None of that is a formatting trick. It’s selection and execution, in that order.


What didn’t move anything on its own

These are the tactics that dominate AEO advice right now:

  • Putting the answer in the first block
  • Schema markup and FAQ blocks
  • Tables and lists
  • Chunking content into discrete sections
  • Headings phrased as questions

I tested all of them. None of them got a page cited that wasn’t already winnable on fundamentals and competition. They’re not useless, they’re multipliers on content that’s already good, sitting on a gap that’s already winnable. Applied to weak content in an already-contested niche, they do nothing, because they were never the bottleneck.

The AEO advice industry has a structural incentive to sell these. They’re:

  • Concrete
  • Easy to productize
  • Easy to check off

“Add FAQ schema” is a task. “Find a topic with no real competition and build a cluster around it” is judgment, and it’s a lot harder to sell as a checklist.
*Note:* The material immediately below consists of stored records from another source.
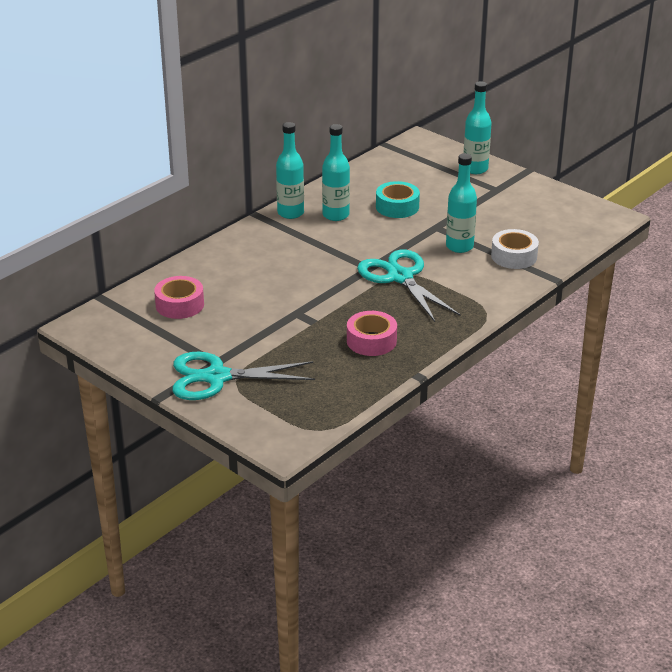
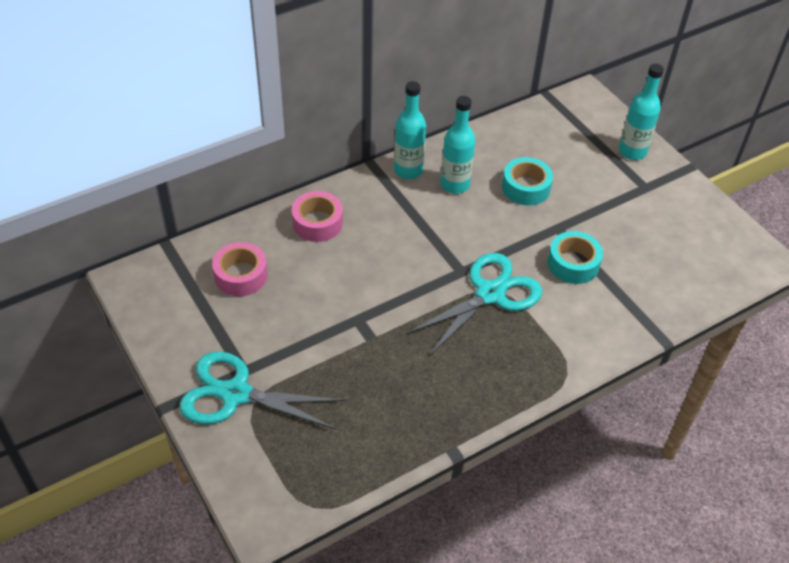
camera: 15 degrees right, 15 degrees up
pink tape [347,311,397,356] -> pink tape moved to [291,191,343,242]
turquoise scissors [357,249,461,322] -> turquoise scissors turned 60 degrees clockwise [406,253,542,356]
turquoise bottle [446,153,477,253] -> turquoise tape [548,231,603,284]
white tape [491,229,539,269] -> none

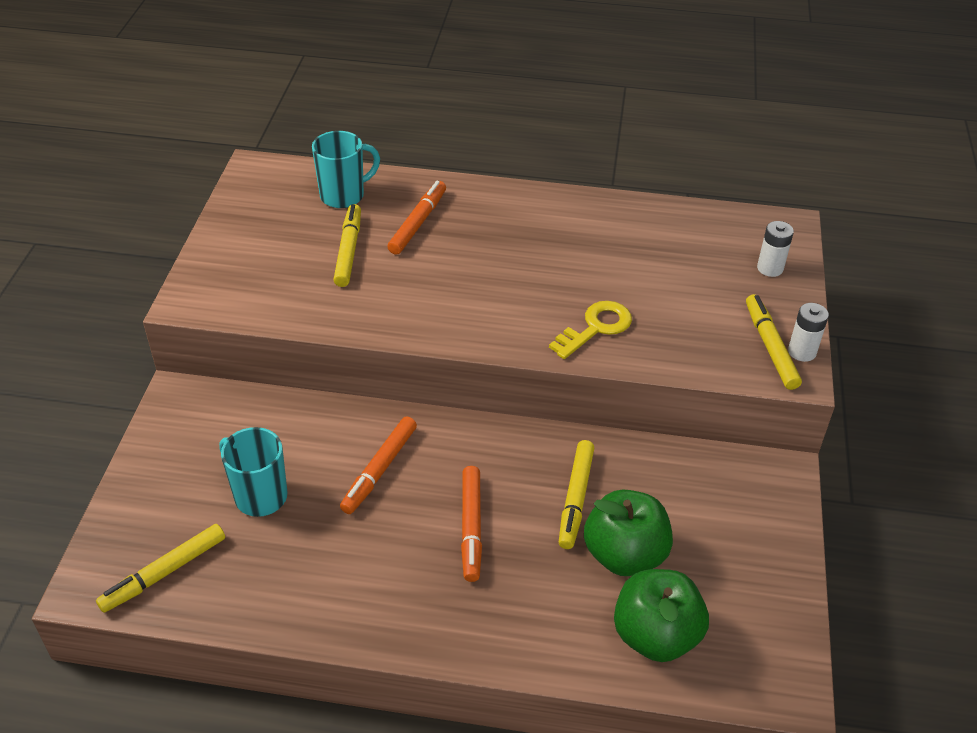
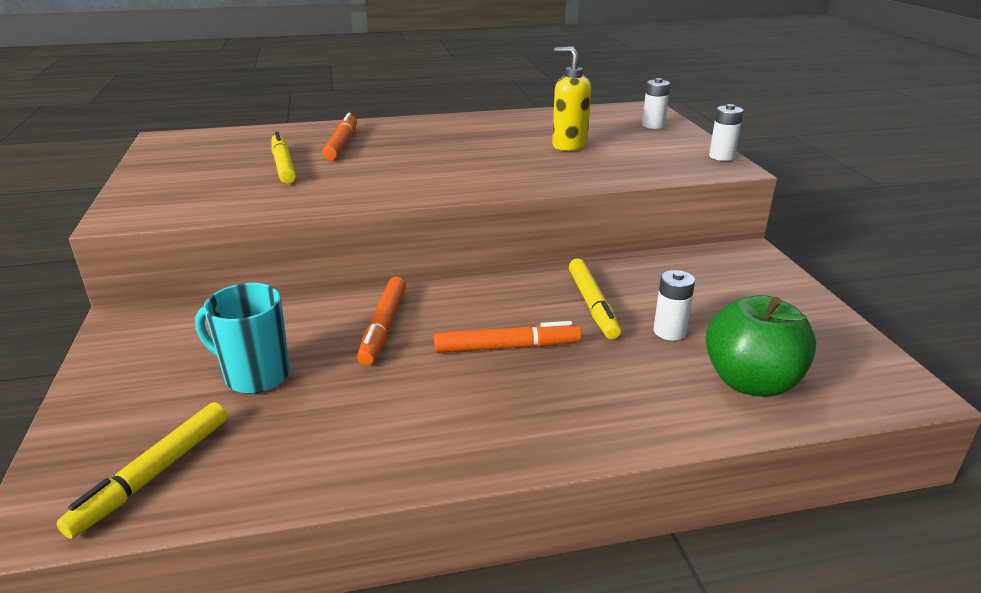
camera: 20 degrees left, 15 degrees down
turquoise mug [312,131,380,208] -> none
orange marker [461,466,482,582] -> orange marker turned 75 degrees counterclockwise [434,321,582,353]
yellow key [549,301,632,359] -> none
green apple [584,490,673,576] -> white battery [653,270,695,341]
yellow marker [746,294,802,390] -> none
none -> yellow soap dispenser [552,46,591,151]

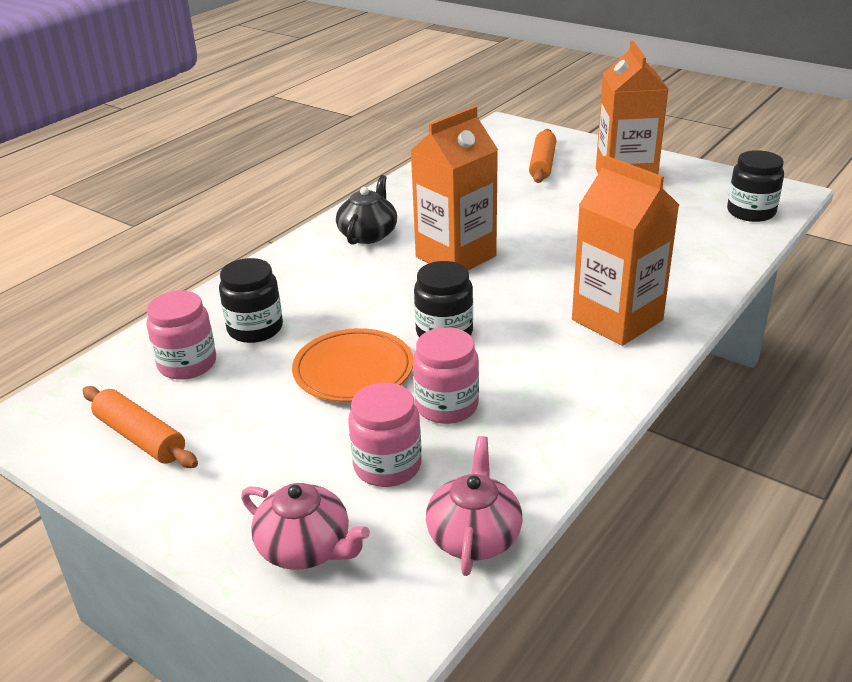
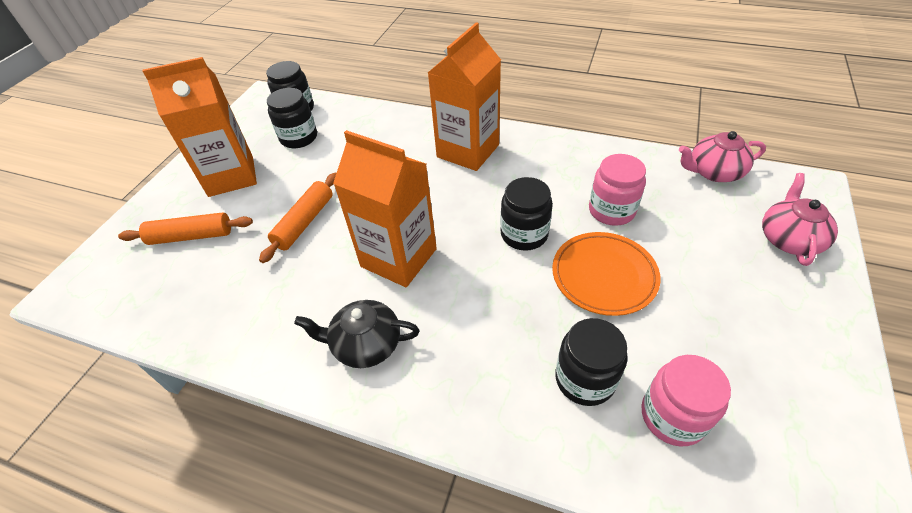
camera: 105 degrees left, 15 degrees up
orange rolling pin [82,386,198,468] -> orange rolling pin moved to [259,173,336,263]
pink jar [348,383,422,487] -> none
none -> black jar [267,88,317,148]

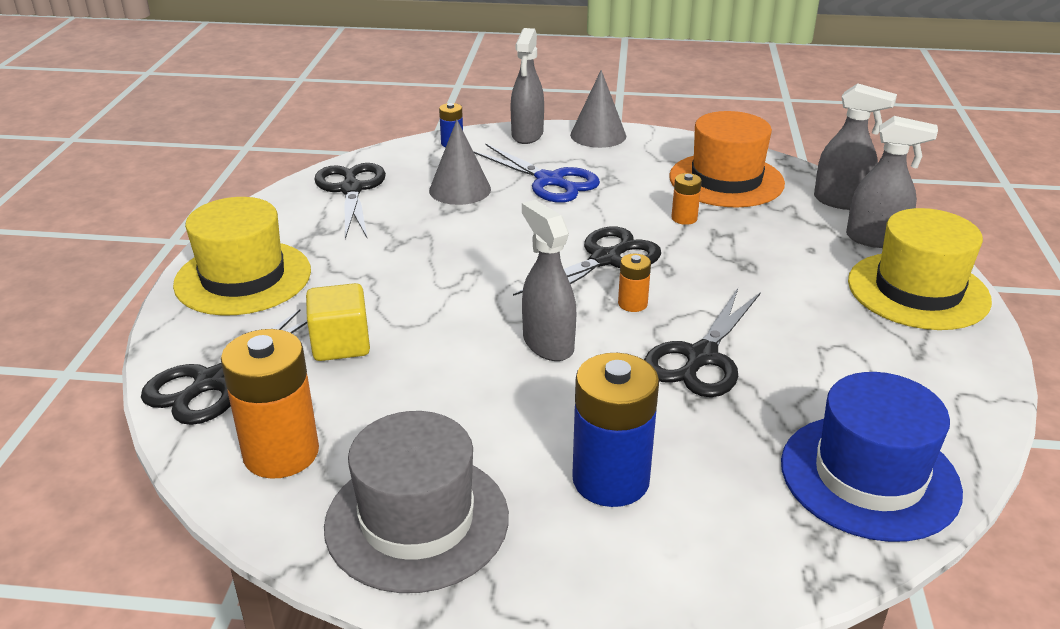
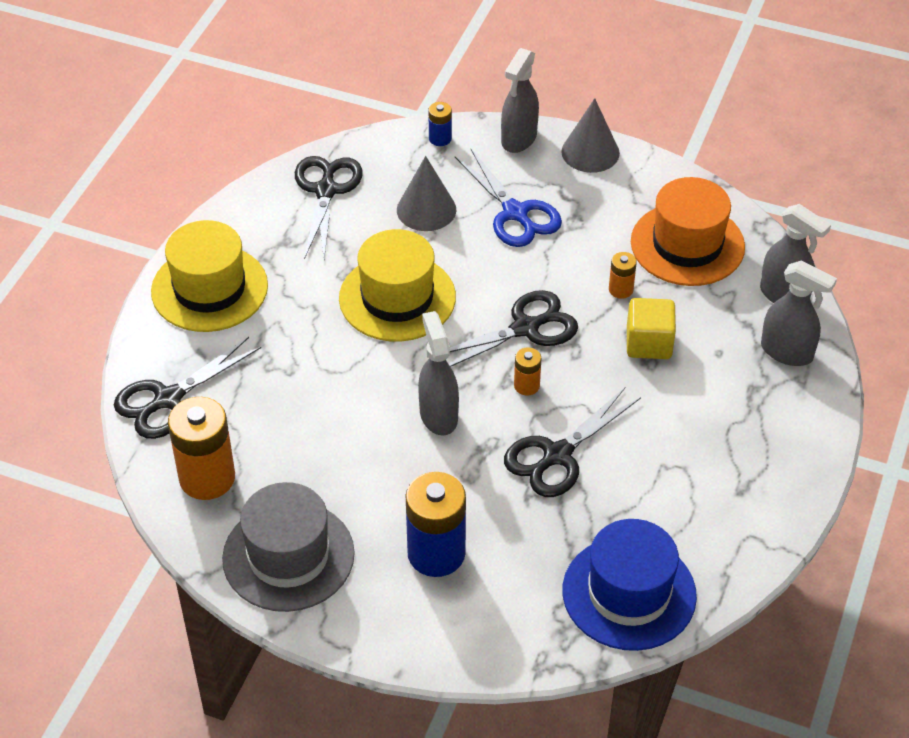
camera: 15 degrees right, 15 degrees up
yellow cube [306,283,370,361] -> yellow cube moved to [627,298,676,359]
yellow hat [848,208,992,330] -> yellow hat moved to [339,229,456,341]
The actual order of operations

If I had to conclude my experience into one sequence:

  1. Indexed?
  2. Intent-matched?
  3. Is there a winnable gap?
  4. Build the cluster
  5. Then worry about formatting

Most AEO content skips straight to the last step. That’s backwards. Formatting is real, but it’s the smallest lever in that chain and it’s the only one getting sold as the whole strategy.